Using the word "inherits" might be misleading (as might "extends", which I used). We don't particuarly care that the any actual behaviour/implementation gets re-used.
The core meaning of A < B is the is-a relationship. That is to say, a value of type B is also a value of type A.
I assume you agree agree that my first example ought to type-check (although, as the second example shows, there is an argument to be made that it shouldn't). The question is how does it typecheck?
In the last line, we call writeFirst(as,b). Here, the first parameter has type List[A].
However, writeFirst is declared as taking a first parameter of type List[B]. The fact that this works means that List[A] is-a List[B], which is the defining feature of List[B] < List[A].

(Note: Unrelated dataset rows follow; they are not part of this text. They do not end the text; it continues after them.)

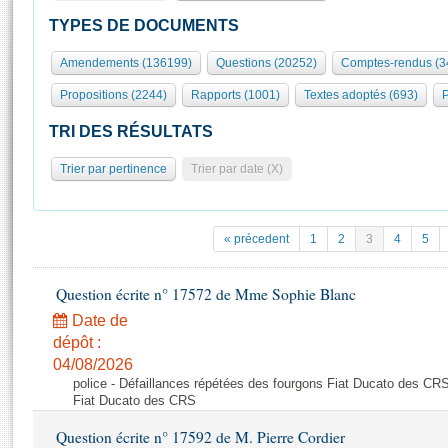
S'id
Présidence
Séance publique
Rôle et pouvoirs de l'Assemblée
Visiter l'Assemblée
TYPES DE DOCUMENTS
Fiches « Connaissance de l’Assemblée »
577 députés
Commissions et autres organes
Visite virtuelle du palais Bourbon
Amendements (136199)
Questions (20252)
Comptes-rendus (3
Organisation de l'Assemblée
Groupes politiques
Europe et International
Assister à une séance
Mot
Propositions (2244)
Rapports (1001)
Textes adoptés (693)
P
Présidence
Conférence des Présidents
Bureau
Collège des Ques
Élections législatives
Contrôle et évaluation
Accès des chercheurs à l’Assemblée
TRI DES RÉSULTATS
Congrès
Les évènements
S'inscrire
Trier par pertinence
Trier par date (X)
Pétitions
Statistiques et chiffres clés
Transparence et déontologie
Vous n'ave
Patrimoine
E
Documents de référence
« précedent
1
2
3
4
5
La Bibliothèque
( Constitution | Règlement de l'Assemblée ... )
Documents parlementaires
Les archives
Question écrite n° 17572 de Mme Sophie Blanc
Projets de loi
Contacts et plan d'accès
Date de
Propositions de loi
Histoire
Photos libres de droit
dépôt :
Amendements
Juniors
04/08/2026
Textes adoptés
police - Défaillances répétées des fourgons Fiat Ducato des CRS
Anciennes législatures
Fiat Ducato des CRS
Liens vers les sites publics
Rapports d'information
Question écrite n° 17592 de M. Pierre Cordier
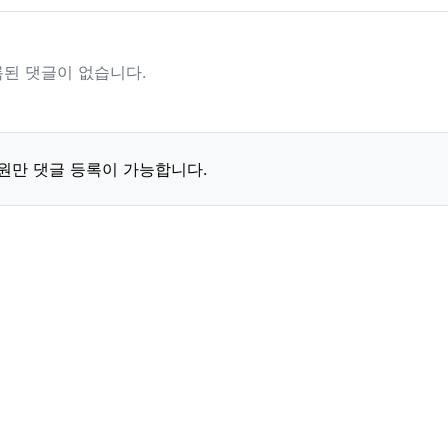
된 댓글이 없습니다.
원만 댓글 등록이 가능합니다.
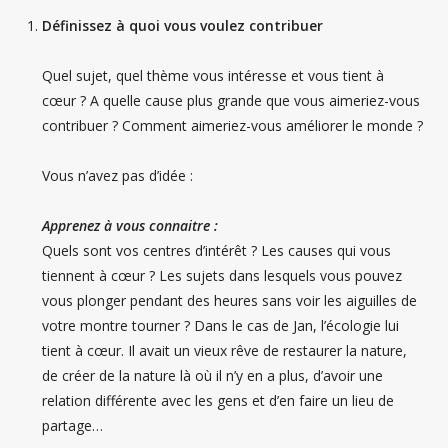
Définissez à quoi vous voulez contribuer
Quel sujet, quel thème vous intéresse et vous tient à
cœur ? A quelle cause plus grande que vous aimeriez-vous
contribuer ? Comment aimeriez-vous améliorer le monde ?
Vous n’avez pas d’idée :
Apprenez à vous connaitre :
Quels sont vos centres d’intérêt ? Les causes qui vous
tiennent à cœur ? Les sujets dans lesquels vous pouvez
vous plonger pendant des heures sans voir les aiguilles de
votre montre tourner ? Dans le cas de Jan, l’écologie lui
tient à cœur. Il avait un vieux rêve de restaurer la nature,
de créer de la nature là où il n’y en a plus, d’avoir une
relation différente avec les gens et d’en faire un lieu de
partage…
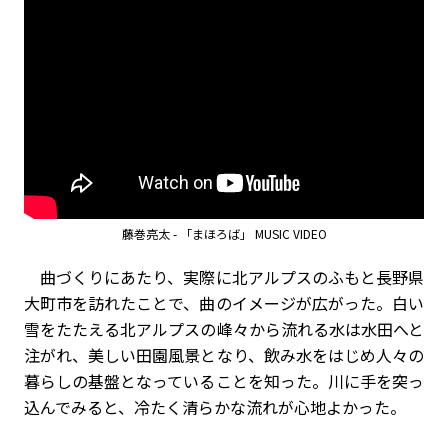
藤巻亮太 - 「まほろば」 MUSIC VIDEO
曲づくりにあたり、実際に北アルプスのふもと長野県
大町市を訪れたことで、曲のイメージが広がった。白い
雪をたたえる北アルプスの峰々から流れる水は水田へと
注がれ、美しい田園風景となり、飲み水をはじめ人々の
暮らしの基盤となっていることを知った。川に手を突っ
込んでみると、冷たく清らかな流れが心地よかった。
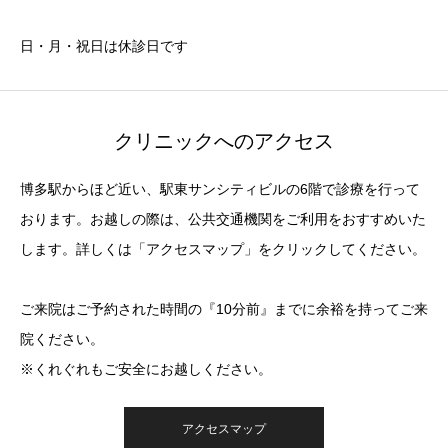
日・月・祝日は休診日です
クリニックへのアクセス
博多駅からほど近い、駅東サンシティビルの6階で診療を行って
おります。お越しの際は、公共交通機関をご利用をおすすめいた
します。詳しくは「アクセスマップ」をクリックしてください。
ご来院はご予約された時間の『10分前』までに余裕を持ってご来
院ください。
※くれぐれもご安全にお越しください。
アクセスマップ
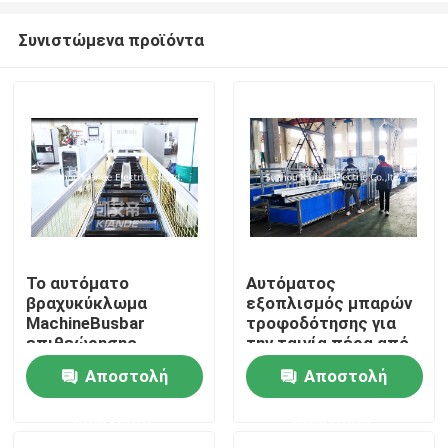
Συνιστώμενα προϊόντα
Το αυτόματο
Αυτόματος
βραχυκύκλωμα
εξοπλισμός μπαρών
Σπίτι
MachineBusbar
τροφοδότησης για
επιθεώρησης
την ταινία πέρα από
αντιστέκεται τη
Busbuct μακρυά από
Αποστολή
Αποστολή
Προϊόντα
μονωμένη μηχανή
τη σκόνη
επιθεώρησης για
ερώτησης
ερώτησης
Busduct
Περίπου εμείς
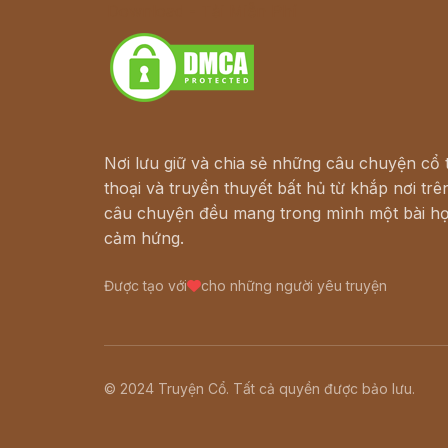
Download - Tải Miễn Phí
Nơi lưu giữ và chia sẻ những câu chuyện cổ t
thoại và truyền thuyết bất hủ từ khắp nơi trên
câu chuyện đều mang trong mình một bài họ
cảm hứng.
Được tạo với
cho những người yêu truyện
© 2024 Truyện Cổ. Tất cả quyền được bảo lưu.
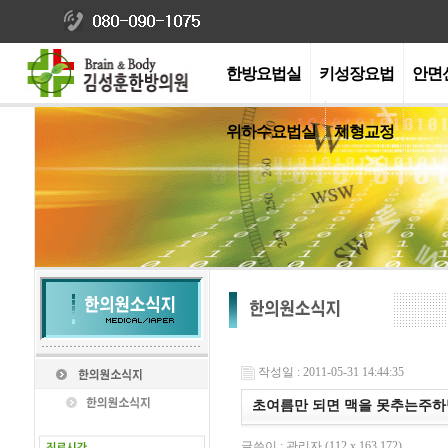
한방요법실
키성장요법
안면
위하수요법실
체형교정
작성일 : 2011-05-31 14:44:35
초여름만 되면 맥을 못추는주하병
글쓴이 : 관리자 (112.x.163.172)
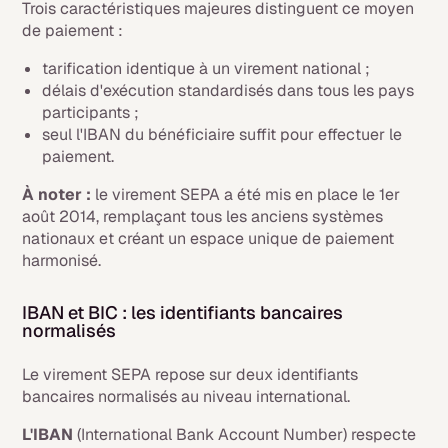
Trois caractéristiques majeures distinguent ce moyen
de paiement :
tarification identique à un virement national ;
délais d'exécution standardisés dans tous les pays
participants ;
seul l'IBAN du bénéficiaire suffit pour effectuer le
paiement.
À noter :
le virement SEPA a été mis en place le 1er
août 2014, remplaçant tous les anciens systèmes
nationaux et créant un espace unique de paiement
harmonisé.
IBAN et BIC : les identifiants bancaires
normalisés
Le virement SEPA repose sur deux identifiants
bancaires normalisés au niveau international.
L'IBAN
(International Bank Account Number) respecte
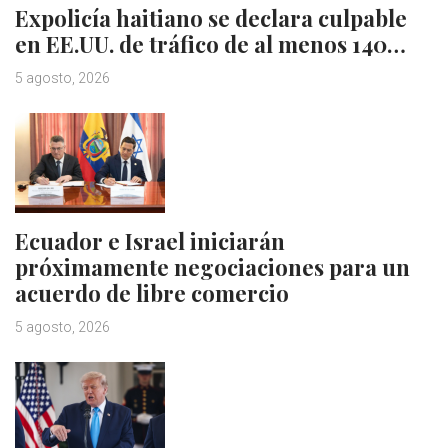
Expolicía haitiano se declara culpable
en EE.UU. de tráfico de al menos 140…
5 agosto, 2026
Ecuador e Israel iniciarán
próximamente negociaciones para un
acuerdo de libre comercio
5 agosto, 2026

If this were not the case, then we would have needed to define writeFirst with a type along the lines of:
writeFirst[X < B]( xs:List[X], x:B): xs[0] = x
Where we explictly declare that the type parameter of the list is a subtype of B. In this case List[A] could be used not because of the languages decision on variance, but because the program explicitly typechecks with X=A.
Note that this actually changes the return type. In my original example writeFirst(as,b) would have a natural return type of List[B]. However, in this new example, the natural return type would be List[A].
This second example is closer to how ML style languages work.
EDIT: It occurs to me that I was thinking a bit too functional in this. The natural return type of writeFirst is void in (most?) OOP langauges because arrays are mutable. What I wrote assumed that the natural meaning of writeFirst was to construct a new list which replaces the first element.